Melatonin ameliorates nonalcoholic fatty liver induced by high-fat diet in rats


Address reprint request to Jian-ming Xu, Department of Gastroenterology of the First Affiliated Hospital, Anhui Medical University, Hefei 230022, China.


Abstract:  Nonalcoholic fatty liver disease (NAFLD) is an increasingly recognized condition that may progress to end-stage liver disease, which ranges from simple steatosis to steatohepatitis, advanced fibrosis, and cirrhosis. Oxidative stress and lipid peroxidation are key pathophysiological mechanisms in NAFLD. We investigate the preventive effects of intraperitoneal administration of melatonin (2.5, 5, 10 mg/kg, daily, respectively) in NAFLD rats induced by high-fat diets for 12 wk. Liver damage was evaluated by serological analysis, serum and hepatic lipid assay as well as hematoxylin–eosin staining in liver sections. Oxidative stress and lipid peroxidation were assessed by measuring malondialdehyde (MDA) levels and superoxide dismutase (SOD) and glutathione peroxidase (GSH-Px) activities in liver.
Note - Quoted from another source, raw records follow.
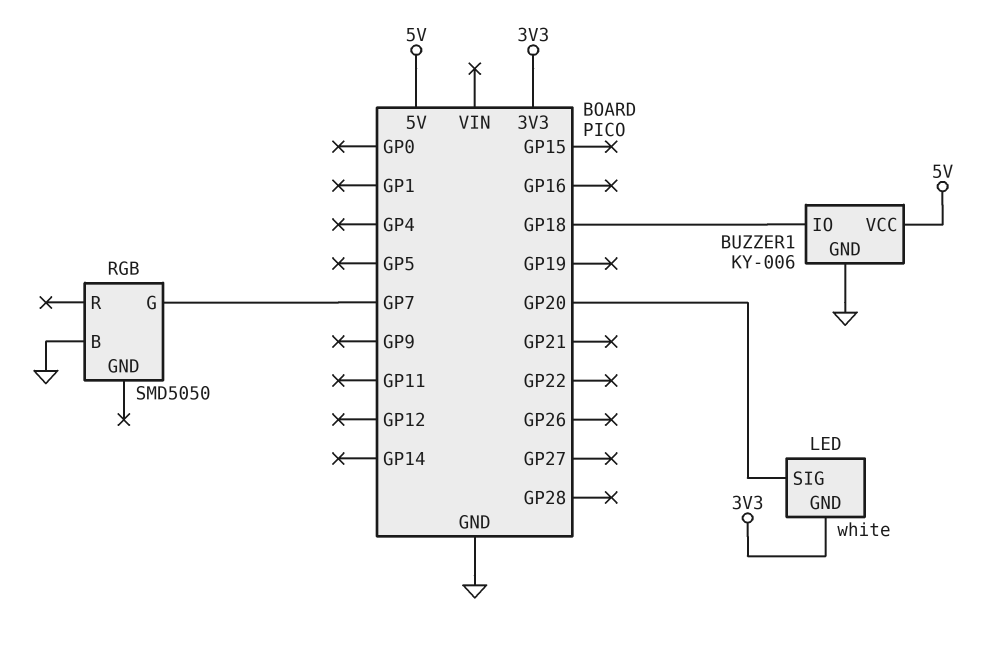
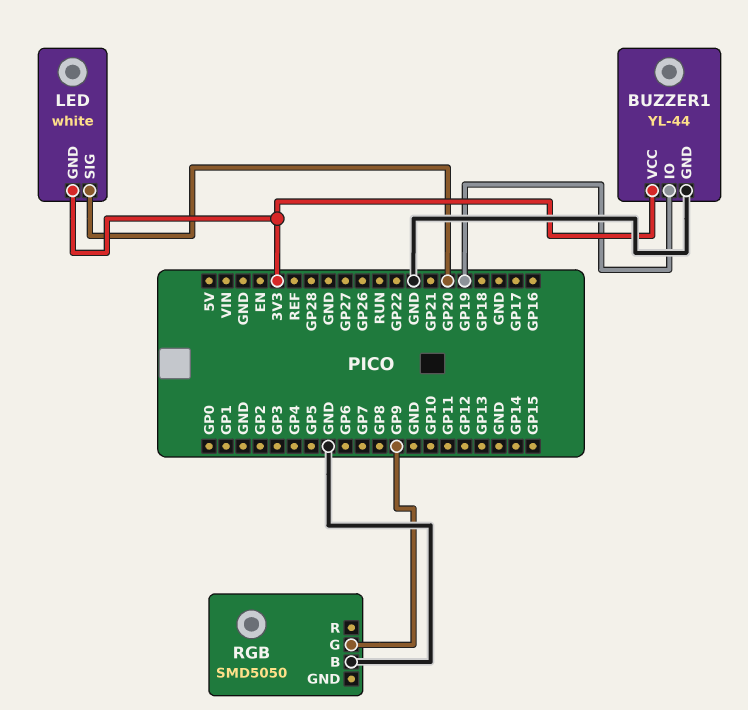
BUZZER1: KY-006 -> YL-44
BUZZER1 pin IO: GP18 -> GP19
BUZZER1 pin VCC: 5V -> 3V3
RGB pin G: GP7 -> GP9

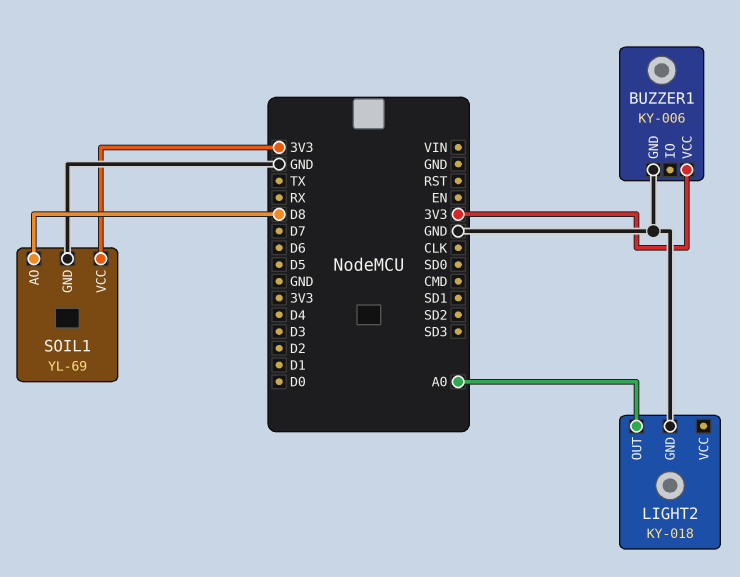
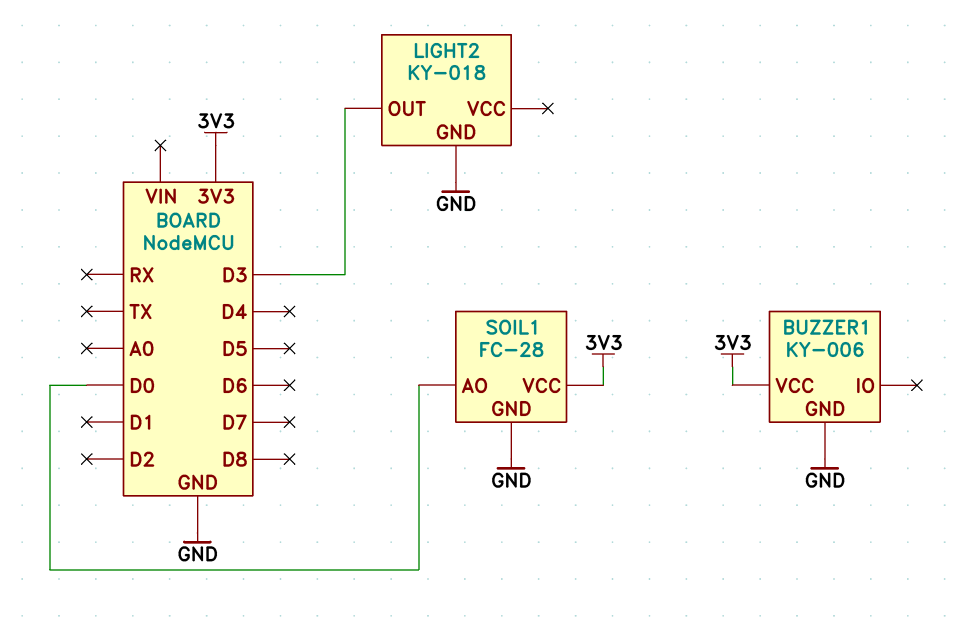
LIGHT2 pin OUT: A0 -> D3
SOIL1: YL-69 -> FC-28
SOIL1 pin AO: D8 -> D0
The results showed that high-fat diet induced oxidative stress with extensive liver steatosis in rats. Melatonin (5 or 10 mg/kg) was effective in reducing hepatic steatosis and inflammation with lowering serum alanine aminotransferase, aspartate aminotransferase, and levels liver total cholesterol and triglycerides in high-fat diet rats. Moreover, melatonin (2.5, 5, 10 mg/kg) increased SOD and GSH-Px activities and the 10 mg/kg dose of melatonin reduced MDA levels in liver. This study shows that melatonin exerts protective effects against fatty liver in rats induced by high-fat diet possibly through its antioxidant actions.